Most treatment programs combine multiple therapeutic approaches rather than relying on a single one. Group therapy, family counseling, motivational interviewing, and peer support programs like 12-step groups often complement individual therapy.
Treating Addiction and Mental Health Together
Roughly half of people with a substance use disorder also have a co-occurring mental health condition, such as depression, anxiety, PTSD, or bipolar disorder. For decades, these were treated separately: you’d see one provider for your mental health and another for your addiction, often in different programs with different philosophies. That approach frequently left people bouncing between systems, getting conflicting advice, or falling through the cracks entirely.
Integrated treatment changes this by combining both into a single, coordinated plan. One treatment team screens for both conditions, develops a unified plan, and delivers consistent guidance. According to SAMHSA, integrated treatment is associated with reduced substance use, improved psychiatric symptoms, fewer hospitalizations, greater housing stability, fewer arrests, and better overall quality of life compared to treating the conditions in separate programs.
Relapse Is Part of the Pattern
One of the most important things to understand about substance abuse treatment is that relapse does not mean failure. Addiction is a chronic condition, and its relapse rates, estimated at 40 to 60 percent, are comparable to those for other chronic diseases like high blood pressure and asthma. Nobody considers a person with hypertension a failure when their blood pressure spikes and their treatment plan needs adjusting. The same framework applies here.
Relapse is a signal that treatment needs to be modified, not abandoned. That might mean stepping up to a more intensive level of care, adjusting medications, adding a new therapy, or addressing a life stressor that wasn’t part of the original plan. Long-term recovery often involves multiple episodes of treatment, and outcomes improve with sustained engagement over time.
Insurance Coverage and Access
Federal law requires most health insurance plans to cover substance abuse treatment on the same terms as other medical care. The Mental Health Parity and Addiction Equity Act prohibits insurers from imposing stricter financial requirements or treatment limitations on substance use disorder benefits than they do on medical and surgical benefits. That means your copays, coinsurance, deductibles, visit limits, and out-of-pocket maximums for addiction treatment cannot be more restrictive than what the plan applies to physical health conditions.

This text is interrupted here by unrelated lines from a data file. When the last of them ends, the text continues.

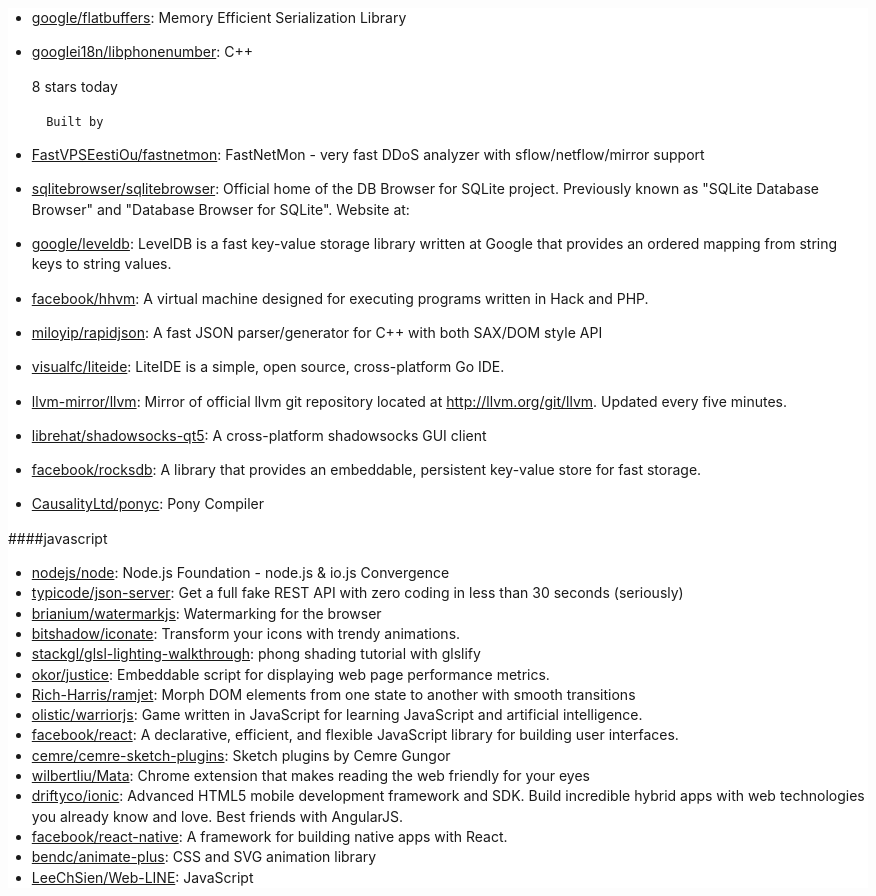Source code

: * [google/flatbuffers](https://github.com/google/flatbuffers): Memory Efficient Serialization Library
* [googlei18n/libphonenumber](https://github.com/googlei18n/libphonenumber): C++

      

    8 stars today

    
      
        Built by
* [FastVPSEestiOu/fastnetmon](https://github.com/FastVPSEestiOu/fastnetmon): FastNetMon - very fast DDoS analyzer with sflow/netflow/mirror support
* [sqlitebrowser/sqlitebrowser](https://github.com/sqlitebrowser/sqlitebrowser): Official home of the DB Browser for SQLite project. Previously known as "SQLite Database Browser" and "Database Browser for SQLite". Website at:
* [google/leveldb](https://github.com/google/leveldb): LevelDB is a fast key-value storage library written at Google that provides an ordered mapping from string keys to string values.
* [facebook/hhvm](https://github.com/facebook/hhvm): A virtual machine designed for executing programs written in Hack and PHP.
* [miloyip/rapidjson](https://github.com/miloyip/rapidjson): A fast JSON parser/generator for C++ with both SAX/DOM style API
* [visualfc/liteide](https://github.com/visualfc/liteide): LiteIDE is a simple, open source, cross-platform Go IDE.
* [llvm-mirror/llvm](https://github.com/llvm-mirror/llvm): Mirror of official llvm git repository located at http://llvm.org/git/llvm. Updated every five minutes.
* [librehat/shadowsocks-qt5](https://github.com/librehat/shadowsocks-qt5): A cross-platform shadowsocks GUI client
* [facebook/rocksdb](https://github.com/facebook/rocksdb): A library that provides an embeddable, persistent key-value store for fast storage.
* [CausalityLtd/ponyc](https://github.com/CausalityLtd/ponyc): Pony Compiler

####javascript
* [nodejs/node](https://github.com/nodejs/node): Node.js Foundation - node.js & io.js Convergence
* [typicode/json-server](https://github.com/typicode/json-server): Get a full fake REST API with zero coding in less than 30 seconds (seriously)
* [brianium/watermarkjs](https://github.com/brianium/watermarkjs): Watermarking for the browser
* [bitshadow/iconate](https://github.com/bitshadow/iconate): Transform your icons with trendy animations.
* [stackgl/glsl-lighting-walkthrough](https://github.com/stackgl/glsl-lighting-walkthrough): phong shading tutorial with glslify
* [okor/justice](https://github.com/okor/justice): Embeddable script for displaying web page performance metrics.
* [Rich-Harris/ramjet](https://github.com/Rich-Harris/ramjet): Morph DOM elements from one state to another with smooth transitions
* [olistic/warriorjs](https://github.com/olistic/warriorjs): Game written in JavaScript for learning JavaScript and artificial intelligence.
* [facebook/react](https://github.com/facebook/react): A declarative, efficient, and flexible JavaScript library for building user interfaces.
* [cemre/cemre-sketch-plugins](https://github.com/cemre/cemre-sketch-plugins): Sketch plugins by Cemre Gungor
* [wilbertliu/Mata](https://github.com/wilbertliu/Mata): Chrome extension that makes reading the web friendly for your eyes
* [driftyco/ionic](https://github.com/driftyco/ionic): Advanced HTML5 mobile development framework and SDK. Build incredible hybrid apps with web technologies you already know and love. Best friends with AngularJS.
* [facebook/react-native](https://github.com/facebook/react-native): A framework for building native apps with React.
* [bendc/animate-plus](https://github.com/bendc/animate-plus): CSS and SVG animation library
* [LeeChSien/Web-LINE](https://github.com/LeeChSien/Web-LINE): JavaScript
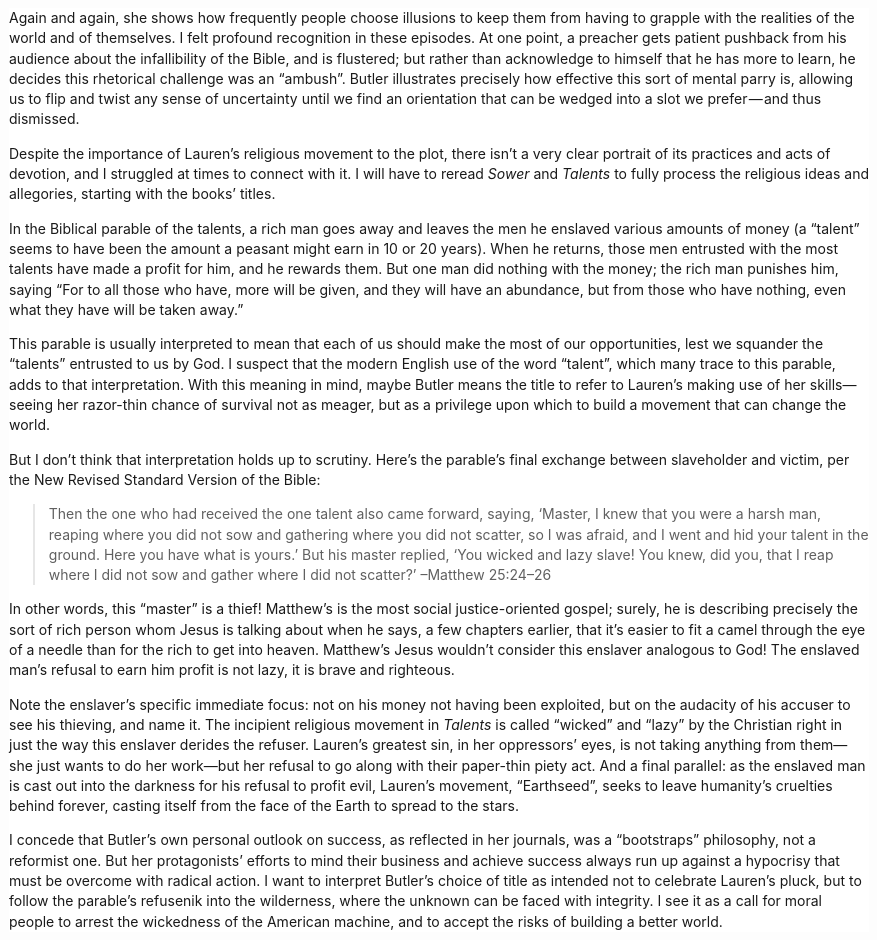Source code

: Again and again, she shows how frequently people choose illusions to keep them from having to grapple with the realities of the world and of themselves. I felt profound recognition in these episodes. At one point, a preacher gets patient pushback from his audience about the infallibility of the Bible, and is flustered; but rather than acknowledge to himself that he has more to learn, he decides this rhetorical challenge was an “ambush”. Butler illustrates precisely how effective this sort of mental parry is, allowing us to flip and twist any sense of uncertainty until we find an orientation that can be wedged into a slot we prefer — and thus dismissed.

Despite the importance of Lauren’s religious movement to the plot, there isn’t a very clear portrait of its practices and acts of devotion, and I struggled at times to connect with it. I will have to reread _Sower_ and _Talents_ to fully process the religious ideas and allegories, starting with the books’ titles.

In the Biblical parable of the talents, a rich man goes away and leaves the men he enslaved various amounts of money (a “talent” seems to have been the amount a peasant might earn in 10 or 20 years). When he returns, those men entrusted with the most talents have made a profit for him, and he rewards them. But one man did nothing with the money; the rich man punishes him, saying “For to all those who have, more will be given, and they will have an abundance, but from those who have nothing, even what they have will be taken away.”

This parable is usually interpreted to mean that each of us should make the most of our opportunities, lest we squander the “talents” entrusted to us by God. I suspect that the modern English use of the word “talent”, which many trace to this parable, adds to that interpretation. With this meaning in mind, maybe Butler means the title to refer to Lauren’s making use of her skills—seeing her razor-thin chance of survival not as meager, but as a privilege upon which to build a movement that can change the world.

But I don’t think that interpretation holds up to scrutiny. Here’s the parable’s final exchange between slaveholder and victim, per the New Revised Standard Version of the Bible:

> Then the one who had received the one talent also came forward, saying, ‘Master, I knew that you were a harsh man, reaping where you did not sow and gathering where you did not scatter, so I was afraid, and I went and hid your talent in the ground. Here you have what is yours.’ But his master replied, ‘You wicked and lazy slave! You knew, did you, that I reap where I did not sow and gather where I did not scatter?’ –Matthew 25:24–26

In other words, this “master” is a thief! Matthew’s is the most social justice-oriented gospel; surely, he is describing precisely the sort of rich person whom Jesus is talking about when he says, a few chapters earlier, that it’s easier to fit a camel through the eye of a needle than for the rich to get into heaven. Matthew’s Jesus wouldn’t consider this enslaver analogous to God! The enslaved man’s refusal to earn him profit is not lazy, it is brave and righteous.

Note the enslaver’s specific immediate focus: not on his money not having been exploited, but on the audacity of his accuser to see his thieving, and name it. The incipient religious movement in _Talents_ is called “wicked” and “lazy” by the Christian right in just the way this enslaver derides the refuser. Lauren’s greatest sin, in her oppressors’ eyes, is not taking anything from them—she just wants to do her work—but her refusal to go along with their paper-thin piety act. And a final parallel: as the enslaved man is cast out into the darkness for his refusal to profit evil, Lauren’s movement, “Earthseed”, seeks to leave humanity’s cruelties behind forever, casting itself from the face of the Earth to spread to the stars.

I concede that Butler’s own personal outlook on success, as reflected in her journals, was a “bootstraps” philosophy, not a reformist one. But her protagonists’ efforts to mind their business and achieve success always run up against a hypocrisy that must be overcome with radical action. I want to interpret Butler’s choice of title as intended not to celebrate Lauren’s pluck, but to follow the parable’s refusenik into the wilderness, where the unknown can be faced with integrity. I see it as a call for moral people to arrest the wickedness of the American machine, and to accept the risks of building a better world.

The law also addresses less obvious barriers. Insurers cannot apply hidden, harder-to-measure restrictions to addiction treatment, like requiring more documentation for approval or using stricter criteria to determine medical necessity, unless those same standards apply equally to medical and surgical care. Plans are now required to document and justify their practices in this area. If you feel your insurance is unfairly limiting your access to treatment, you have legal grounds to challenge the decision.